Alluvial Fan - China
A vast alluvial fan unfolds across the desolate landscape between the Kunlun and Altun mountain ranges that form the southern border of the Taklimakan Desert in China’s Xinjiang Province. The fan is about 60 kilometers long and 55 kilometers wide at its broadest point. The left side is the active part of the fan. Water flowing down from the mountains in the many small streams appears blue in this 2002 image from the Terra satellite. Vegetation appears red and can be seen in the upper left corner of the image. Farmers take advantage of water at the foot of the fan to irrigate small fields.

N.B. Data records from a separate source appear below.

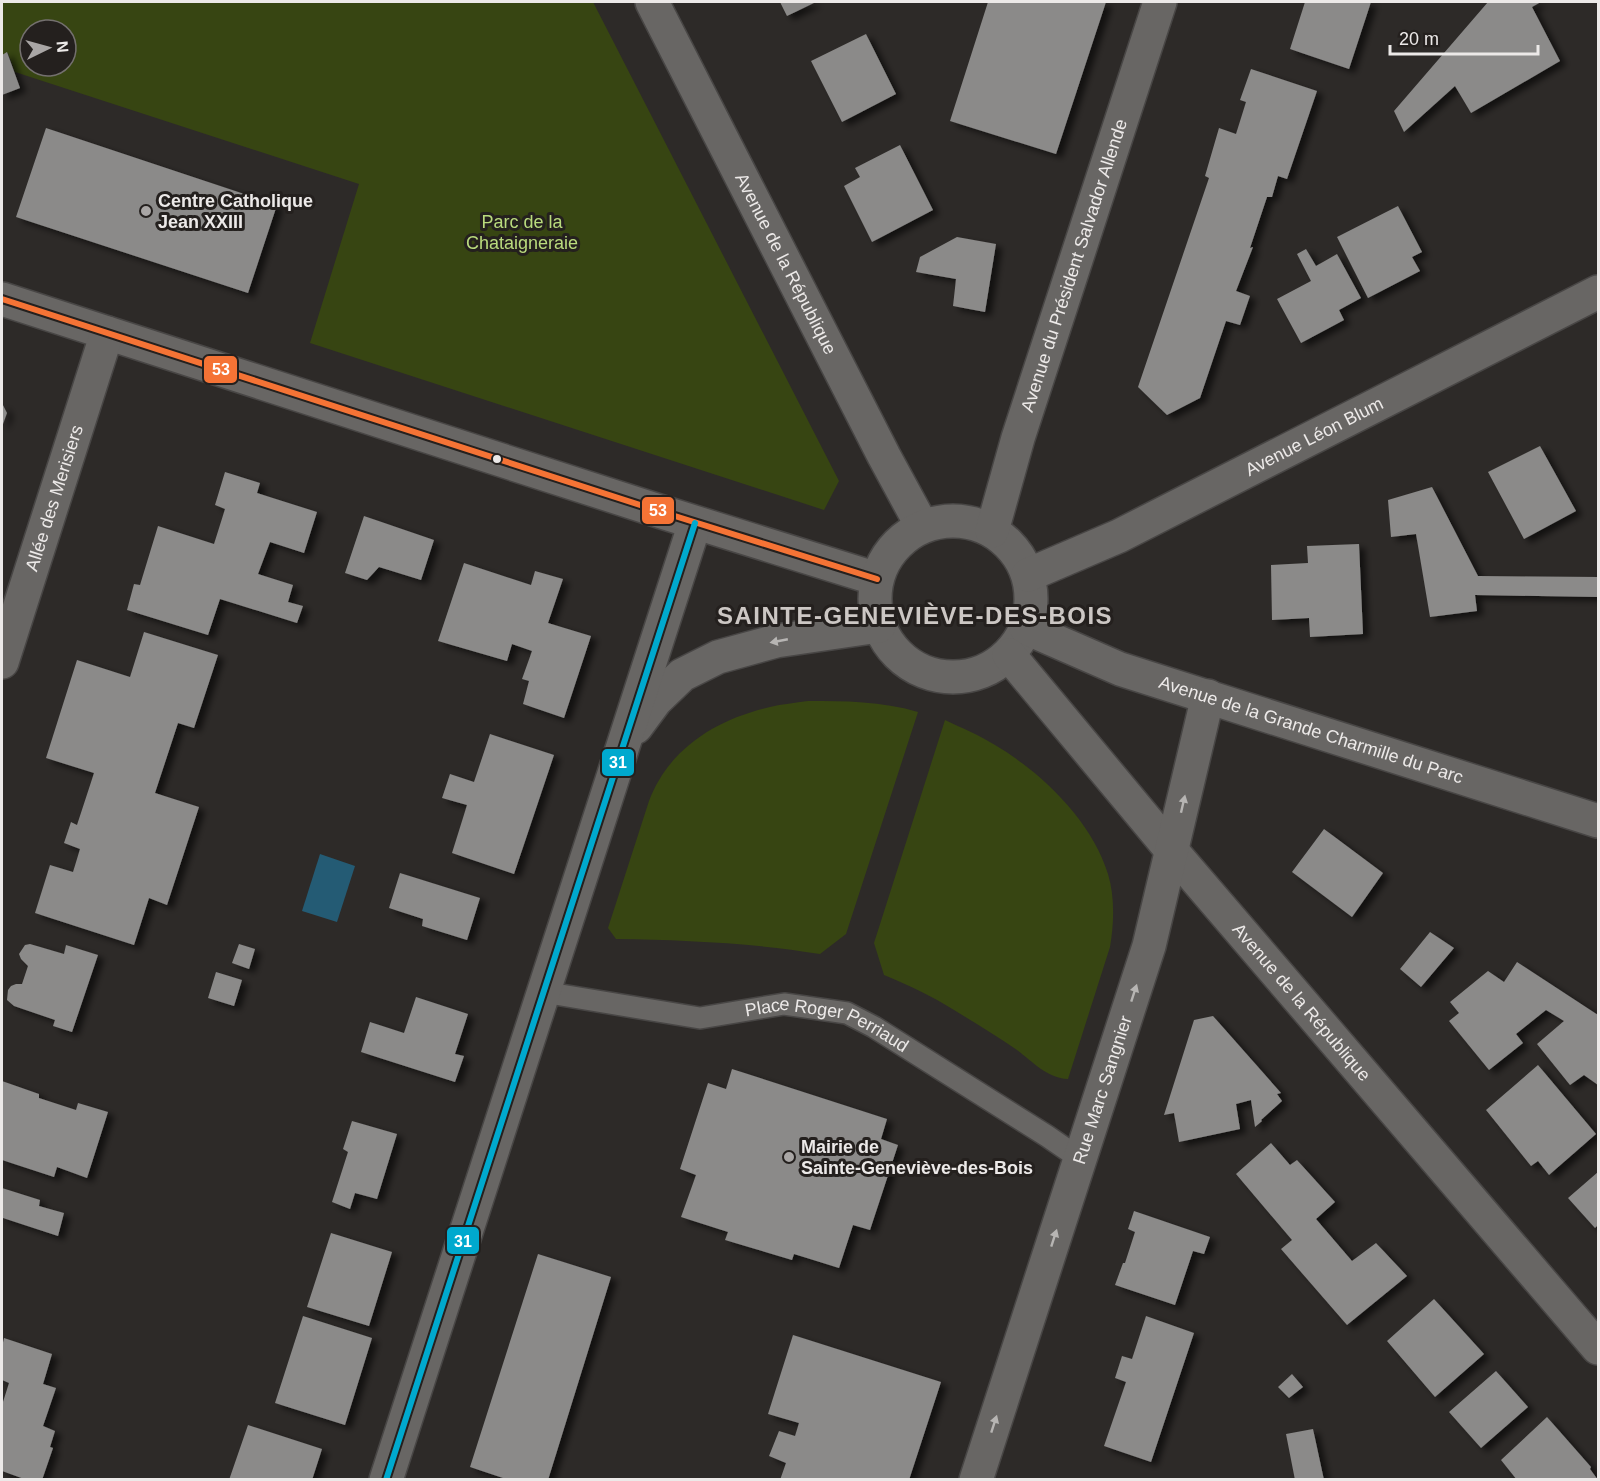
<svg xmlns="http://www.w3.org/2000/svg" width="1600" height="1481" font-family="Arial,sans-serif">
	<style>
		.green { fill: #374512; fill-rule: evenodd }
		.water { fill: #245b74 }
		.building { fill: #8b8a89; filter: url(#shadow) }
		.lines { fill: none; stroke-linecap: round; stroke-linejoin: round }
		.lane-casing { stroke: #484645; stroke-width: 24 }
		.street-casing { stroke: #484645; stroke-width: 36 }
		.lane { stroke: #686664; stroke-width: 21 }
		.street { stroke: #686664; stroke-width: 33 }
		.bus-1-casing { stroke: #24201e; stroke-width: 10 }
		.bus-2-casing { stroke: #24201e; stroke-width: 10 }
		.bus-1 { stroke: #f57335; stroke-width: 6 }
		.bus-2 { stroke: #00a9ce; stroke-width: 6 }
		.oneway { fill: #b7b5b3 }
		.poi-dot { fill: #a9a6a5; stroke: #24201e; stroke-width: 2 }
		.bus-dot { fill: #ece9e8; stroke: #24201e; stroke-width: 2 }
		.labels { text-anchor: middle; stroke-width: 6; stroke-linejoin: round; paint-order: stroke }
		.poi-label { font-size: 18px; font-weight: bold; fill: #ece9e8; stroke: #24201e; text-anchor: start }
		.park-label { font-size: 18px; fill: #b9da7d; stroke: #24201e }
		.street-label { font-size: 18px; fill: #ece9e8; stroke: #24201e }
		.district-label { font-size: 24px; font-weight: bold; letter-spacing: 1.5px; fill: #ccc7c4; stroke: #24201e }
		.line-badge { stroke: #24201e; stroke-width: 2 }
		.badge-label { font-size: 16px; text-anchor: middle; font-weight: bold; fill: #fff }
	</style>
	<defs>
		<filter id="shadow"><feDropShadow dx="6" dy="4" stdDeviation="3" flood-color="#0009"/></filter>
	</defs>
	<rect width="100%" height="100%" fill="#2d2a28"/>
	<!-- green -->
	<path class="green" d="M 2,2 L 593,2 L 839,481 L 824,510 L 310,343 L 359,184 L 15,72 L 8,53 L 2,55 ZM 30,30 L 66,30 L 66,66 L 30,66 Z
		M 808,701 C 845,701 881,701 918,712 L 846,934 L 820,954 C 753,943 684,940 616,939 L 608,928 L 649,801 C 669,748 717,719 770,707 C 782,704 795,703 808,701 Z
		M 945,720 C 962,728 979,735 995,745 C 1041,772 1092,821 1108,874 C 1115,897 1114,924 1110,947 L 1068,1079 C 1047,1078 1033,1062 1017,1050 C 997,1036 975,1023 954,1010 C 932,996 908,985 884,975 L 874,943 Z"/>
	<!-- water -->
	<path class="water" d="M 320,854 L 355,866 L 337,922 L 302,911 Z"/>
	<!-- building -->
	<path class="building" d="M 780,2 L 816,2 L 787,16 Z
		M 988,2 L 1106,2 L 1056,154 L 950,121 Z
		M 1305,2 L 1371,2 L 1349,69 L 1290,49 Z
		M 1488,2 L 1541,2 L 1532,7 L 1560,61 L 1471,113 L 1455,86 L 1404,132 L 1394,111 Z
		M 866,34 L 896,94 L 842,122 L 811,61 Z
		M 7,52 L 20,88 L 2,95 L 2,55 Z
		M 1251,69 L 1317,91 L 1287,179 L 1278,176 L 1272,197 L 1267,197 L 1250,248 L 1253,247 L 1236,291 L 1250,296 L 1240,325 L 1226,321 L 1200,398 L 1167,415 L 1138,387 L 1209,178 L 1205,176 L 1219,128 L 1236,134 L 1246,102 L 1240,100 Z
		M 46,128 L 277,205 L 248,293 L 16,217 Z
		M 900,145 L 933,210 L 872,242 L 844,186 L 860,177 L 855,168 Z
		M 1398,206 L 1422,252 L 1412,257 L 1420,271 L 1368,298 L 1337,237 Z
		M 957,237 L 996,244 L 985,312 L 953,306 L 956,279 L 916,272 L 920,257 Z
		M 1306,249 L 1316,266 L 1337,254 L 1361,298 L 1339,310 L 1344,320 L 1301,343 L 1277,299 L 1311,281 L 1297,254 Z
		M 2,403 L 7,413 L 2,427 Z
		M 1540,446 L 1576,511 L 1524,539 L 1488,472 Z
		M 225,472 L 260,483 L 257,493 L 317,512 L 304,553 L 270,542 L 258,574 L 293,585 L 288,602 L 303,606 L 297,623 L 220,599 L 208,635 L 127,610 L 134,584 L 140,585 L 158,526 L 214,544 L 225,509 L 215,505 Z
		M 1432,487 L 1478,576 L 1598,577 L 1598,597 L 1475,595 L 1477,611 L 1430,617 L 1416,534 L 1391,537 L 1388,500 Z
		M 364,516 L 434,540 L 421,580 L 379,567 L 367,580 L 345,573 Z
		M 1359,544 L 1363,634 L 1310,637 L 1309,618 L 1272,620 L 1271,565 L 1308,563 L 1307,546 Z
		M 464,563 L 531,585 L 535,571 L 563,579 L 548,623 L 591,636 L 564,718 L 523,704 L 529,681 L 522,679 L 532,651 L 512,644 L 507,661 L 438,641 Z
		M 144,632 L 218,655 L 194,728 L 178,723 L 155,793 L 199,807 L 167,905 L 149,898 L 134,945 L 35,913 L 50,865 L 73,872 L 80,849 L 64,843 L 71,822 L 77,825 L 94,773 L 46,758 L 77,660 L 130,677 Z
		M 490,734 L 554,755 L 514,874 L 452,853 L 467,805 L 442,798 L 450,774 L 474,782 Z
		M 1324,829 L 1383,873 L 1352,917 L 1292,872 Z
		M 400,873 L 480,898 L 467,940 L 422,926 L 423,919 L 389,908 Z
		M 1430,932 L 1454,948 L 1421,987 L 1400,969 Z
		M 30,944 L 64,954 L 66,945 L 98,955 L 72,1032 L 53,1026 L 55,1020 L 14,1006 L 7,1000 L 8,990 L 11,986 L 16,984 L 22,984 L 28,966 L 21,959 L 19,954 L 25,945 Z
		M 239,944 L 255,949 L 249,969 L 232,963 Z
		M 1517,962 L 1598,1015 L 1598,1085 L 1584,1075 L 1570,1085 L 1537,1044 L 1564,1021 L 1546,1010 L 1516,1034 L 1523,1043 L 1489,1070 L 1449,1021 L 1459,1013 L 1450,1002 L 1488,971 L 1504,982 Z
		M 216,972 L 242,980 L 234,1006 L 208,998 Z
		M 416,997 L 468,1014 L 455,1054 L 464,1056 L 455,1082 L 361,1052 L 370,1022 L 404,1033 Z
		M 1213,1016 L 1281,1093 L 1277,1094 L 1282,1101 L 1261,1120 L 1262,1121 L 1255,1127 L 1251,1100 L 1236,1104 L 1240,1129 L 1179,1142 L 1174,1113 L 1164,1115 L 1194,1020 Z
		M 1538,1065 L 1596,1134 L 1549,1175 L 1538,1161 L 1531,1166 L 1486,1110 Z
		M 732,1069 L 887,1119 L 881,1139 L 898,1145 L 870,1230 L 853,1225 L 839,1268 L 794,1254 L 792,1260 L 725,1240 L 728,1232 L 681,1217 L 696,1175 L 680,1169 L 708,1083 L 726,1089 Z
		M 2,1081 L 39,1094 L 39,1098 L 76,1110 L 78,1103 L 108,1112 L 87,1178 L 57,1167 L 54,1177 L 2,1160 Z
		M 352,1121 L 397,1134 L 377,1199 L 355,1193 L 350,1209 L 332,1202 L 348,1152 L 343,1149 Z
		M 1271,1143 L 1290,1165 L 1297,1160 L 1335,1202 L 1316,1219 L 1352,1261 L 1376,1243 L 1407,1276 L 1347,1325 L 1281,1249 L 1292,1240 L 1236,1174 Z
		M 1598,1172 L 1598,1225 L 1595,1228 L 1568,1198 Z
		M 2,1188 L 40,1200 L 39,1206 L 64,1213 L 58,1236 L 3,1218 L 2,1222 Z
		M 1134,1211 L 1210,1237 L 1204,1254 L 1193,1251 L 1175,1305 L 1115,1285 L 1123,1263 L 1125,1263 L 1135,1232 L 1128,1229 Z
		M 331,1233 L 392,1252 L 369,1326 L 307,1307 Z
		M 538,1254 L 611,1277 L 548,1480 L 509,1480 L 470,1467 Z
		M 1434,1299 L 1484,1354 L 1435,1397 L 1387,1341 Z
		M 303,1316 L 372,1338 L 345,1425 L 275,1403 Z
		M 1146,1316 L 1194,1333 L 1151,1462 L 1104,1446 L 1126,1382 L 1115,1378 L 1122,1356 L 1132,1359 Z
		M 793,1335 L 941,1382 L 909,1480 L 780,1480 L 786,1463 L 769,1456 L 779,1431 L 795,1436 L 799,1423 L 768,1414 Z
		M 4,1338 L 52,1354 L 43,1384 L 56,1388 L 43,1426 L 55,1431 L 50,1447 L 53,1448 L 42,1480 L 27,1480 L 2,1471 L 2,1405 L 9,1383 L 2,1380 L 2,1347 Z
		M 1496,1371 L 1528,1407 L 1481,1448 L 1449,1412 Z
		M 1292,1374 L 1303,1387 L 1289,1398 L 1278,1387 Z
		M 1547,1417 L 1591,1467 L 1590,1469 L 1598,1480 L 1517,1480 L 1501,1460 Z
		M 248,1425 L 322,1449 L 312,1480 L 229,1480 Z
		M 1313,1429 L 1324,1480 L 1295,1480 L 1286,1434 Z"/>
	<g class="lines">
		<defs>
			<g id="lane">
				<path id="s1" d="M 543,992 L 700,1018 L 784,1004 L 847,1013 L 874,1027 L 1047,1136 L 1079,1158"/>
			</g>
			<g id="street">
				<path id="s2" d="M 652,2 L 884,456 L 922,526"/>
				<path d="M 2,299 L 662,512 L 877,579"/>
				<circle cx="953" cy="599" r="78"/>
				<path id="s3" d="M 992,531 L 1018,438 L 1160,2"/>
				<path id="s4" d="M 1028,575 L 1119,536 L 1598,292"/>
				<path id="s5" d="M 1026,628 L 1120,669 L 1598,821"/>
				<path id="s6" d="M 1009,655 L 1172,851 L 1598,1348"/>
				<path id="s7" d="M 2,662 L 107,333"/>
				<path d="M 636,727 L 656,700 L 682,675 L 718,657 L 776,641 L 879,626"/>
				<path d="M 386,1480 L 695,523"/>
				<path id="s8" d="M 976,1480 L 1149,946 L 1208,696"/>
			</g>
		</defs>
		<!-- lane casing -->
		<use href="#lane" class="lane-casing"/>
		<!-- street casing -->
		<use href="#street" class="street-casing"/>
		<!-- lane -->
		<use href="#lane" class="lane"/>
		<!-- street -->
		<use href="#street" class="street"/>
		<defs>
			<path id="bus-1" d="M 2,299 L 662,512 L 877,579"/>
			<path id="bus-2" d="M 386,1480 L 695,523"/>
		</defs>
		<!-- bus-1 casing -->
		<use href="#bus-1" class="bus-1-casing"/>
		<!-- bus-2 casing -->
		<use href="#bus-2" class="bus-2-casing"/>
		<!-- bus-1 -->
		<use href="#bus-1" class="bus-1"/>
		<!-- bus-2 -->
		<use href="#bus-2" class="bus-2"/>
	</g>
	<!-- one-way arrows -->
	<defs><path id="oneway-solid" d="M-6-.8H1V-3.2L6.5 0L1 3.2V.8H-6Z" transform="scale(1.5)"/></defs>
	<g class="oneway">
		<use href="#oneway-solid" transform="translate(779 641) rotate(169)"/>
		<use href="#oneway-solid" transform="translate(1183 804) rotate(-77)"/>
		<use href="#oneway-solid" transform="translate(1134 993) rotate(-72)"/>
		<use href="#oneway-solid" transform="translate(1054 1238) rotate(-72)"/>
		<use href="#oneway-solid" transform="translate(994 1424) rotate(-72)"/>
	</g>
	<!-- markers -->
	<g class="poi-dot">
		<circle cx="146" cy="211" r="6"/>
		<circle cx="789" cy="1157" r="6"/>
	</g>
	<circle class="bus-dot" cx="497" cy="459" r="5"/>
	<g class="labels">
		<!-- poi labels -->
		<g class="poi-label">
			<text x="158" y="207">Centre Catholique<tspan x="158" dy="21">Jean XXIII</tspan></text>
			<text x="801" y="1153">Mairie de<tspan x="801" dy="21">Sainte-Geneviève-des-Bois</tspan></text>
		</g>
		<!-- park labels -->
		<g class="park-label">
			<text x="522" y="228">Parc de la<tspan x="522" dy="21">Chataigneraie</tspan></text>
		</g>
		<!-- street labels -->
		<g class="street-label">
			<text dy="6" stroke="none"><textPath href="#s2" startOffset="294">Avenue de la République</textPath></text>
			<text dy="6" stroke="none"><textPath href="#s3" startOffset="278">Avenue du Président Salvador Allende</textPath></text>
			<text dy="6" stroke="none"><textPath href="#s4" startOffset="318">Avenue Léon Blum</textPath></text>
			<text dy="6" stroke="none"><textPath href="#s7" startOffset="172">Allée des Merisiers</textPath></text>
			<text dy="6" stroke="none"><textPath href="#s5" startOffset="303">Avenue de la Grande Charmille du Parc</textPath></text>
			<text dy="6" stroke="none"><textPath href="#s6" startOffset="454">Avenue de la République</textPath></text>
			<text dy="6" stroke="none"><textPath href="#s1" startOffset="291">Place Roger Perriaud</textPath></text>
			<text dy="6" stroke="none"><textPath href="#s8" startOffset="410">Rue Marc Sangnier</textPath></text>
		</g>
		<!-- district labels -->
		<g class="district-label">
			<text x="915" y="624">SAINTE-GENEVIÈVE-DES-BOIS</text>
		</g>
	</g>
	<g class="line-badge">
		<rect x="203" y="355" width="35" height="29" rx="6" fill="#f57335"/>
		<rect x="641" y="496" width="34" height="29" rx="6" fill="#f57335"/>
		<rect x="601" y="748" width="34" height="29" rx="6" fill="#00a9ce"/>
		<rect x="446" y="1226" width="34" height="29" rx="6" fill="#00a9ce"/>
	</g>
	<g class="badge-label">
		<text x="221" y="375">53</text>
		<text x="658" y="516">53</text>
		<text x="618" y="768">31</text>
		<text x="463" y="1247">31</text>
	</g>
	<!-- border -->
	<rect width="1600" height="1481" fill="none" stroke="#ece9e8" stroke-width="6"/>
	<!-- north arrow -->
	<g transform="translate(48 48) rotate(85)"><circle r="28" fill="#24201e" stroke="#74706f" stroke-width="1.5"/>
	<path d="M0-4.5L10 22L0 15L-10 22Z" fill="#a9a6a5"/>
	<text y="-9" font-size="16" font-weight="bold" text-anchor="middle" fill="#ece9e8">N</text>
	</g>
	<!-- scale -->
	<path d="M1390 45v9h148v-9" fill="none" stroke="#ece9e8" stroke-width="3"/>
	<text x="1399" y="45" font-size="18" fill="#ece9e8" stroke="#24201e" stroke-width="4.5" paint-order="stroke">20 m</text>
</svg>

The “lumpy” terrain at the top of the image is composed of sand dunes at the edge of the Taklimakan, one of the largest sandy deserts on Earth. Shifting sand dunes, some reaching as high as 200 meters, cover more than 80 percent of the desert floor.
Anti-Atlas Mountains Morocco
A part of the Atlas Mountains in northwest Africa, the Anti-Atlas range runs for several hundred kilometers. The range extends from the Atlantic Ocean in southwest Morocco toward the northeast, where it meets the High Atlas range closer to the Mediterranean Coast. The Anti-Atlas mountains formed as a result of continental collisions between 65 and 250 million years ago, which destroyed the then Tethys Ocean. The limestone, sandstone, claystone, and gypsum layers that formed the ocean bed were folded and crumpled to create the mountains. This Landsat 7 image from 2001 highlights some of the different rock types and illustrates the complex folding.
Bombetoka Bay Madagascar
Bombetoka Bay is located on the northwestern coast of Madagascar near the city of Mahajanga, where the Betsiboka River flows into the Mozambique Channel. Numerous islands and sandbars have formed in the estuary due to sediment carried by the Betsiboka River as well as the push and pull of tides. The past few decades have witnessed a dramatic increase in the amount of sediment moved by the river and deposited in the estuary and offshore delta lobes, affecting agriculture, fisheries, and transportation in Mahajanga, one of Madagascar’s busiest seaports. In this Terra image from 2000, dense vegetation is deep green and water is sapphire and tinged with pink where sediment is particularly thick.
Erg Chech Algeria
In this Landsat 7 image from 2003, the amber and caramel lattices seen are large, linear sand dunes in the Erg Chech dune sea located in the Sahara region of western Algeria. An erg, meaning dune field in Arabic, is a wide, flat area of desert covered with windblown sand and little vegetation cover. The dunes are formed when large amounts of transported sand are halted by topographic barriers. The largest dunes can take up to a million years to build. Ergs are also found on other celestial bodies such as Venus, Mars, and Saturn’s moon Titan.